On peut pas être et avoir été

2021 - en cours

Quand j’étais petit, ma mère ne pouvait pas se permettre de rester à la maison pour s’occuper de moi. Elle partait tôt le matin pour le travail et rentrait à la tombée de la nuit. Alors elle me confiait à Papi et Mamie. Pendant toute mon enfance, jusqu’au collège, ils m’ont gardé et se sont occupés de moi. Je me souviens de la cuisine de Mamie, des odeurs dans leur appartement au Grand-Parc puis dans leur maison, quand ils ont emménagé au Bouscat. Je me souviens des mêmes histoires que me racontait souvent Papi, de son départ de Casablanca, tout seul, pour faire des courses de vélo, ou bien des trente-huit ans et demie qu’il a passés dans la même entreprise. De tous leurs petits enfants, j’étais le seul qui vivait encore près d’eux, à Bordeaux. Alors, par la force des choses, j’étais un peu leur préféré. Ça m’a toujours gêné. Ils étaient gentils avec moi. Même si on se le disait peu, on s’aimait beaucoup.

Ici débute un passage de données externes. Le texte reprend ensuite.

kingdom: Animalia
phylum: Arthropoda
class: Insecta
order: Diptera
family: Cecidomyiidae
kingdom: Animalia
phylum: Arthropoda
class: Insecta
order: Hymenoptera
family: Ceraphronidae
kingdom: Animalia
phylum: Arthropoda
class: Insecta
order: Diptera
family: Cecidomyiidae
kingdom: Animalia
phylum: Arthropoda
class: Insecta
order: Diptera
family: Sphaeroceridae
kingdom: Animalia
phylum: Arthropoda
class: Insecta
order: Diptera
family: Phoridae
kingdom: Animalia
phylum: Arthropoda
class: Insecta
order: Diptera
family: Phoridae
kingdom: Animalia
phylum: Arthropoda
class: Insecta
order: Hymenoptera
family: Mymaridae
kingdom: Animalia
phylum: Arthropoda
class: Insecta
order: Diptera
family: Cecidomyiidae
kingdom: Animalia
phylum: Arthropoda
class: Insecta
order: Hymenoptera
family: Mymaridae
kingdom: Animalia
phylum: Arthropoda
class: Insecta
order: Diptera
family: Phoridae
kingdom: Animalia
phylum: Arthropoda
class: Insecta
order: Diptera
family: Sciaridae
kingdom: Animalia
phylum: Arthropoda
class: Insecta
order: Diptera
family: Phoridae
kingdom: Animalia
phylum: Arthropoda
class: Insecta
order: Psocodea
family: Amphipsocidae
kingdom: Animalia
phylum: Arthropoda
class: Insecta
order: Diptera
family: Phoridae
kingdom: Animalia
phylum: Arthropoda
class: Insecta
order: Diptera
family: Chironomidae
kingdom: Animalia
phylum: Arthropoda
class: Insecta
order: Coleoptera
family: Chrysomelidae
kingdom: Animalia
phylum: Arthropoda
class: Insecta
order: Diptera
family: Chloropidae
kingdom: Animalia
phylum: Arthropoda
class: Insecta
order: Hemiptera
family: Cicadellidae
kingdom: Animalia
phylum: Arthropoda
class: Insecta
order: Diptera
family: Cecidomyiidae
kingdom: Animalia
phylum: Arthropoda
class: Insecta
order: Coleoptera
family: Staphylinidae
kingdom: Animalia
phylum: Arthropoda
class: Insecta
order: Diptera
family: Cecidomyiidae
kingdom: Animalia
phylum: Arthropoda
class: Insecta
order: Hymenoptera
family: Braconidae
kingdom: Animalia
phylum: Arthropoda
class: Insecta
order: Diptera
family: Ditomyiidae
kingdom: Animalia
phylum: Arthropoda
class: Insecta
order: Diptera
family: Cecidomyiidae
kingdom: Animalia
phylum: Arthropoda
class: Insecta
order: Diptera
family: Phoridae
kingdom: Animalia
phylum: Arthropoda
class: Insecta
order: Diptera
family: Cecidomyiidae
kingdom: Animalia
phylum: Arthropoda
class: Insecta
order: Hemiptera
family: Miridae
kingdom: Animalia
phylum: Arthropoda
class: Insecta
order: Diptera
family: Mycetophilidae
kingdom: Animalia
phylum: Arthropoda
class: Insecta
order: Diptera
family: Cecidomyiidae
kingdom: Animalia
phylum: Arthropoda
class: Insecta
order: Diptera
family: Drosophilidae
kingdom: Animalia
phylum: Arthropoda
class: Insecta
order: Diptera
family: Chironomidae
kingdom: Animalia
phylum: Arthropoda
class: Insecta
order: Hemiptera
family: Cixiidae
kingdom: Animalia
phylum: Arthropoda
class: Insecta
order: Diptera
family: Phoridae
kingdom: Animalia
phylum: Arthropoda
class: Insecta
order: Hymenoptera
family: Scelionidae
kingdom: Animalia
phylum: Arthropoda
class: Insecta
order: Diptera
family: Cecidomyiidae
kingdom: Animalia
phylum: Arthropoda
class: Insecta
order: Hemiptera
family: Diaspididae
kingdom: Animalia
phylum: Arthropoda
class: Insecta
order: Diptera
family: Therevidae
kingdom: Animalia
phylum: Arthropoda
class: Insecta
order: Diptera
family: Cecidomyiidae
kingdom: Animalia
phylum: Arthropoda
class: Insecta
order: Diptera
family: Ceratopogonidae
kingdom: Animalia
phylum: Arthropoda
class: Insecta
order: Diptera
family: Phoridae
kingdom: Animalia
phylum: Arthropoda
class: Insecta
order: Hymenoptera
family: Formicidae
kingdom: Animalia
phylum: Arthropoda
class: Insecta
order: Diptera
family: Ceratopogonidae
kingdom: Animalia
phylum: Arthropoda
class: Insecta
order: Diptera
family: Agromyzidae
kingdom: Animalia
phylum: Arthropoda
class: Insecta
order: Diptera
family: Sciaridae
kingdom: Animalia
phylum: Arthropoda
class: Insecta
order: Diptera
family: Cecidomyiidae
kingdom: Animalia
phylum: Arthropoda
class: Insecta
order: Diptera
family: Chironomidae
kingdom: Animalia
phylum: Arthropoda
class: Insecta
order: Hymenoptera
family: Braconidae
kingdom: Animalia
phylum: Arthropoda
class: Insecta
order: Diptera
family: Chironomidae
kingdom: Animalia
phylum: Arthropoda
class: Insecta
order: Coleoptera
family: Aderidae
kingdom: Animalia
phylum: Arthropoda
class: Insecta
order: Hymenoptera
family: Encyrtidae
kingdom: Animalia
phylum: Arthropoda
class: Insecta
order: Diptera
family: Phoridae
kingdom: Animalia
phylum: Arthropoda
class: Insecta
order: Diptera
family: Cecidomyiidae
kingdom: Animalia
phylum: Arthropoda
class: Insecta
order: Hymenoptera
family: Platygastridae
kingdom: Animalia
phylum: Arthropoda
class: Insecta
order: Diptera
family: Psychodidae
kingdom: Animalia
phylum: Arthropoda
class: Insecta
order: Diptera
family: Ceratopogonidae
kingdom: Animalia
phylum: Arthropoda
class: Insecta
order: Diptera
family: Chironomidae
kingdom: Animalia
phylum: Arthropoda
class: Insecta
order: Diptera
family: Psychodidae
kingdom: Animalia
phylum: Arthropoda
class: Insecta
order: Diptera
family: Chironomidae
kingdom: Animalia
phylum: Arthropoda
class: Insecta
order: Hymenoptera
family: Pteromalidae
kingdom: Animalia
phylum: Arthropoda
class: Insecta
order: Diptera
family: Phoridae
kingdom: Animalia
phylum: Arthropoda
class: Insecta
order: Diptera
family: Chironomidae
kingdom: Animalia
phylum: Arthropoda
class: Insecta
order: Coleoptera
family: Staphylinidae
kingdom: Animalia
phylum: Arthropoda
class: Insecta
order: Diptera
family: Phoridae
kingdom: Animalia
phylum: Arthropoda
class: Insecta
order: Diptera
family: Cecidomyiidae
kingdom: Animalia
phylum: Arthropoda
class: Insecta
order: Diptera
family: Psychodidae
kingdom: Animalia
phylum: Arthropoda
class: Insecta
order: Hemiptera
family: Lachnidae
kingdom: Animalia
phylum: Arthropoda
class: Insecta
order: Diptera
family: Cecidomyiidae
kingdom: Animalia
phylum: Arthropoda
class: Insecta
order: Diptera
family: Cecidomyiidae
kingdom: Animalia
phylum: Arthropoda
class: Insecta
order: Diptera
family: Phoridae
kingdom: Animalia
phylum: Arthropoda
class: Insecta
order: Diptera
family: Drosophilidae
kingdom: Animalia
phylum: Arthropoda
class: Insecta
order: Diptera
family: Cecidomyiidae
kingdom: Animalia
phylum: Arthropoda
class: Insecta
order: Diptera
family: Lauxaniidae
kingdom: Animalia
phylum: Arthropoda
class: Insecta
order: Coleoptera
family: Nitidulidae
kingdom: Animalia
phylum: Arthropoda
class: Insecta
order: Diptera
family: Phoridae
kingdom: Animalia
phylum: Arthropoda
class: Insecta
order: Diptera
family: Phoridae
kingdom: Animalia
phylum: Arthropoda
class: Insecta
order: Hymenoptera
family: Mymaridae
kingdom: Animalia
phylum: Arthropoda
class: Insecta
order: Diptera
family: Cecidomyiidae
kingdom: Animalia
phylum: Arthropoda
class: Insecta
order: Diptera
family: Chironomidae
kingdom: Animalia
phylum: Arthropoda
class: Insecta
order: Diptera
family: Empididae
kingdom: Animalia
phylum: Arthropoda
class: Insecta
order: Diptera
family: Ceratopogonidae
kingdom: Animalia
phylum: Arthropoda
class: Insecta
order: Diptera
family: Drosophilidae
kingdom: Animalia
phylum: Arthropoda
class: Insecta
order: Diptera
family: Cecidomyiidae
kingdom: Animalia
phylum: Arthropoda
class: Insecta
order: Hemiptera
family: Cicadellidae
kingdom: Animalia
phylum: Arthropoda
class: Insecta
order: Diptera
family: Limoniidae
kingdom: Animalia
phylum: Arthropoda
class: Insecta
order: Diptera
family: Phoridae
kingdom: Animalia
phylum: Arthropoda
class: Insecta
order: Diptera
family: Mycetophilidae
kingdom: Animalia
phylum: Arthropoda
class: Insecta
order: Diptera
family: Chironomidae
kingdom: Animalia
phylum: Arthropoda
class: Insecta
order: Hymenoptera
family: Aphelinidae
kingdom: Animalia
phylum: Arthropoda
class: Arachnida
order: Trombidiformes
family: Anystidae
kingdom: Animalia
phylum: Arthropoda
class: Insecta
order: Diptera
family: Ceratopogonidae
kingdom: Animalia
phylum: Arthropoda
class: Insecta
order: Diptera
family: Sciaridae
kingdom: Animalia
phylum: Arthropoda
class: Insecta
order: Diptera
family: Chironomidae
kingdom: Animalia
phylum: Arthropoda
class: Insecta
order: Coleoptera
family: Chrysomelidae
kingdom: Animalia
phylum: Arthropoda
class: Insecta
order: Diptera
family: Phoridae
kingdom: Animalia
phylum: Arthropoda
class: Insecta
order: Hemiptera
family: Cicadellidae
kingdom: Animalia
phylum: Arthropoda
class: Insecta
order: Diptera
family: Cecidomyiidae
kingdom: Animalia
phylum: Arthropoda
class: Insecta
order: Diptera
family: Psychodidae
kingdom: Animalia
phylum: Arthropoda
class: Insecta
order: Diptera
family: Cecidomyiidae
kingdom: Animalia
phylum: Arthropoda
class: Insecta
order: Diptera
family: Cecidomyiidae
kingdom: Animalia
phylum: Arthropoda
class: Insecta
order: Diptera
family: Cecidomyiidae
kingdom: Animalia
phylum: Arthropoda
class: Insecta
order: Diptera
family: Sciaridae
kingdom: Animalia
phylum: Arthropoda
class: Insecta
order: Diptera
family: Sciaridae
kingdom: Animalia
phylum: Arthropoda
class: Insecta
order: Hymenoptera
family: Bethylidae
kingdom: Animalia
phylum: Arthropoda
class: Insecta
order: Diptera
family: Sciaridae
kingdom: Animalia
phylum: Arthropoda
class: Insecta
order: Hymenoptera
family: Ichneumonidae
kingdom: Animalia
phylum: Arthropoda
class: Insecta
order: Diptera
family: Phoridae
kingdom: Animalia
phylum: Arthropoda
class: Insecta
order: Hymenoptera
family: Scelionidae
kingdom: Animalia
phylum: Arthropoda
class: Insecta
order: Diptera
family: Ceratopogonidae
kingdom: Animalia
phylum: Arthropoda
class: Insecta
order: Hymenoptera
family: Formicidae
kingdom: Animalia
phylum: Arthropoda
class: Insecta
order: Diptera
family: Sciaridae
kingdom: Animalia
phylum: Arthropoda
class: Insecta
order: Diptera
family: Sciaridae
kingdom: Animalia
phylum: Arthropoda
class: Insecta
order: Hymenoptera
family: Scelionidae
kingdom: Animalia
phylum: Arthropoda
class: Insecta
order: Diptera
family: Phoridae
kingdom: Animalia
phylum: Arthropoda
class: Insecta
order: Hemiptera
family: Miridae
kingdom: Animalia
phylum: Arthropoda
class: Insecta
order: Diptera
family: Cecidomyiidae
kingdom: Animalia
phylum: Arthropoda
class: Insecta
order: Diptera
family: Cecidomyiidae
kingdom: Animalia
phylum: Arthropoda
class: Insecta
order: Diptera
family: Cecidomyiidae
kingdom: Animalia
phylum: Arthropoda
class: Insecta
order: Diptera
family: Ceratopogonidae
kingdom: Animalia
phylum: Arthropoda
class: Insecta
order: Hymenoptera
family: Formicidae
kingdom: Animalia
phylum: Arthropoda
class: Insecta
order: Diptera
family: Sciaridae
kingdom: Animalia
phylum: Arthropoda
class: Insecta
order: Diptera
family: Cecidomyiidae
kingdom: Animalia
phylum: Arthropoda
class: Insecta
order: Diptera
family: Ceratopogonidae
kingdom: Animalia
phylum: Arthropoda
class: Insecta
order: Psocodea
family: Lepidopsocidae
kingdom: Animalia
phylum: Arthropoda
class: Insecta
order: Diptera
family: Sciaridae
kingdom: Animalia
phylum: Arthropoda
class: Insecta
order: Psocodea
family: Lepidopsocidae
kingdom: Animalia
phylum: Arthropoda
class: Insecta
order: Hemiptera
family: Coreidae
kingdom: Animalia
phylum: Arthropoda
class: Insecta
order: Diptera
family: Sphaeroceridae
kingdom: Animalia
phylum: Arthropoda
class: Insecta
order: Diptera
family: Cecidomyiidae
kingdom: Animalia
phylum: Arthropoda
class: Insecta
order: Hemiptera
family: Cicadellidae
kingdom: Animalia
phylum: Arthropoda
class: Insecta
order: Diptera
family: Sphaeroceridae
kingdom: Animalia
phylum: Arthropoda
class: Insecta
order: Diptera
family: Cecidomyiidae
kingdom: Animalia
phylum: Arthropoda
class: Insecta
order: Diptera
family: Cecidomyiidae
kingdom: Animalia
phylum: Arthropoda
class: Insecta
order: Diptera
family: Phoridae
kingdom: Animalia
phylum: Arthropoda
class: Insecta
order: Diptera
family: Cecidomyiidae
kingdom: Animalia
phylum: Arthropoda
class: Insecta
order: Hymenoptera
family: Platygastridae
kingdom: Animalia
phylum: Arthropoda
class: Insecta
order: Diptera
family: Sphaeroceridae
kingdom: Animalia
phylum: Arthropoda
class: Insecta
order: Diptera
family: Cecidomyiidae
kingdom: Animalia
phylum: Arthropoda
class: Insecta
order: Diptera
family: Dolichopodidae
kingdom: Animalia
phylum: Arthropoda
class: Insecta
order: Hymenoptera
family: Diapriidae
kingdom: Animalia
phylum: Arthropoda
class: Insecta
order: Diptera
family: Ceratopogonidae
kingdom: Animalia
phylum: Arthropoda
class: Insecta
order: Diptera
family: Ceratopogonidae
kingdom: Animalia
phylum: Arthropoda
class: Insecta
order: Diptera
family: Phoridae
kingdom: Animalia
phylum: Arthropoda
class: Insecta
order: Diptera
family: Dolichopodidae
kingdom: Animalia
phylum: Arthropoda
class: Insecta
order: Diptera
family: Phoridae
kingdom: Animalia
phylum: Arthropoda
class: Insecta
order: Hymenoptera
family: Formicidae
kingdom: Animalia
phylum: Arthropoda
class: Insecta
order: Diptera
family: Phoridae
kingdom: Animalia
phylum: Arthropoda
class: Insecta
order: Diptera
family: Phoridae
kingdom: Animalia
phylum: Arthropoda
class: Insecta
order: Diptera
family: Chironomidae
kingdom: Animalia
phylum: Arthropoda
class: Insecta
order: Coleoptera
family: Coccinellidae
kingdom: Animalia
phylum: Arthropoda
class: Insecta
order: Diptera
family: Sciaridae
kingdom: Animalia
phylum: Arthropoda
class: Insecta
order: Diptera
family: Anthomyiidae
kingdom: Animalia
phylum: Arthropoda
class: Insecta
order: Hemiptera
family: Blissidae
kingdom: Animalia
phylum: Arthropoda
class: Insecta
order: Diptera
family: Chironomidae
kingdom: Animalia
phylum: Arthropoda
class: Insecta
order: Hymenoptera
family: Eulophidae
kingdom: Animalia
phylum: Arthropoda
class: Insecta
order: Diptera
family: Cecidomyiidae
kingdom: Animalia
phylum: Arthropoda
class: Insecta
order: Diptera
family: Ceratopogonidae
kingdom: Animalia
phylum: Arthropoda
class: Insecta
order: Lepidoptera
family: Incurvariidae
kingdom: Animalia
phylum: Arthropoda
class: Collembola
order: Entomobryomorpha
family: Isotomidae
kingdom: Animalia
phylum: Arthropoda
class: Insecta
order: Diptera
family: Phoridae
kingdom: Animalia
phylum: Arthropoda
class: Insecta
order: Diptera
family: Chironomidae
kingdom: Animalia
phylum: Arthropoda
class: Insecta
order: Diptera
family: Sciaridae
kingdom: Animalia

Papi et Mamie ne sont pas morts, mais ils ont cessé de vivre il y a longtemps. Tous les deux sont en maison de retraite. Mamie ne se souvient plus de rien. Quand on lui rend visite, elle raconte des histoires qui ne veulent rien dire. Elle ne reconnaît plus ses filles, et elle m’a oublié aussi. Les énormes assiettes de pâtes à la sauce et les couscous qu’elle passait sa matinée à préparer ont laissé place aux plateaux de la maison de retraite. Il ne reste plus rien de ce qui faisait d’elle «Mamie». Juste un corps cassé, un dos voûté sur un fauteuil roulant, quelques réminiscences parfois, et c’est tout.

Papi est perdu. Il était un grand cycliste dans sa jeunesse, mais aujourd’hui son corps est en train de le lâcher. Sa jambe lui fait tellement mal qu’il tient à peine debout, et sa tête est bloquée, coincée vers le sol. Il s’épuise de veiller constamment sur Mamie et de lui répéter les mêmes choses tout le temps. Lui aussi commence à perdre la tête. Ce n’est pas comme ça qu’il voyait ses dernières années. Il est malheureux, aigri. Il a perdu beaucoup de poids. Je crois qu’il est en train de se laisser mourir. Je le comprends. La vie qu’ils ont menée a été difficile. Si leurs vieux jours doivent se passer ainsi, peut-être vaut-il mieux lâcher prise.

La maison de mes grands-parents est aussi abîmée que leurs corps et leurs esprit. Quand ils y habitaient encore, tout y était mélangé, sale et confus. Ce n’était pas de leur faute, ils étaient trop vieux pour s’en occuper. Ils passaient leurs journées assis sur le canapé, à attendre dans le noir. Même la télé ne fonctionnait plus. Je me sens mal à l’aise quand j’y retourne, quand je vais les voir. J’ai du mal à le cacher. Alors je n’y vais pas souvent. Les rares fois où je leur rends visite, je prends des photos.

Quand j’ai demandé à Papi comment il allait l’autre jour, il m’a répondu : «Oh tu sais, on peut pas être et avoir été».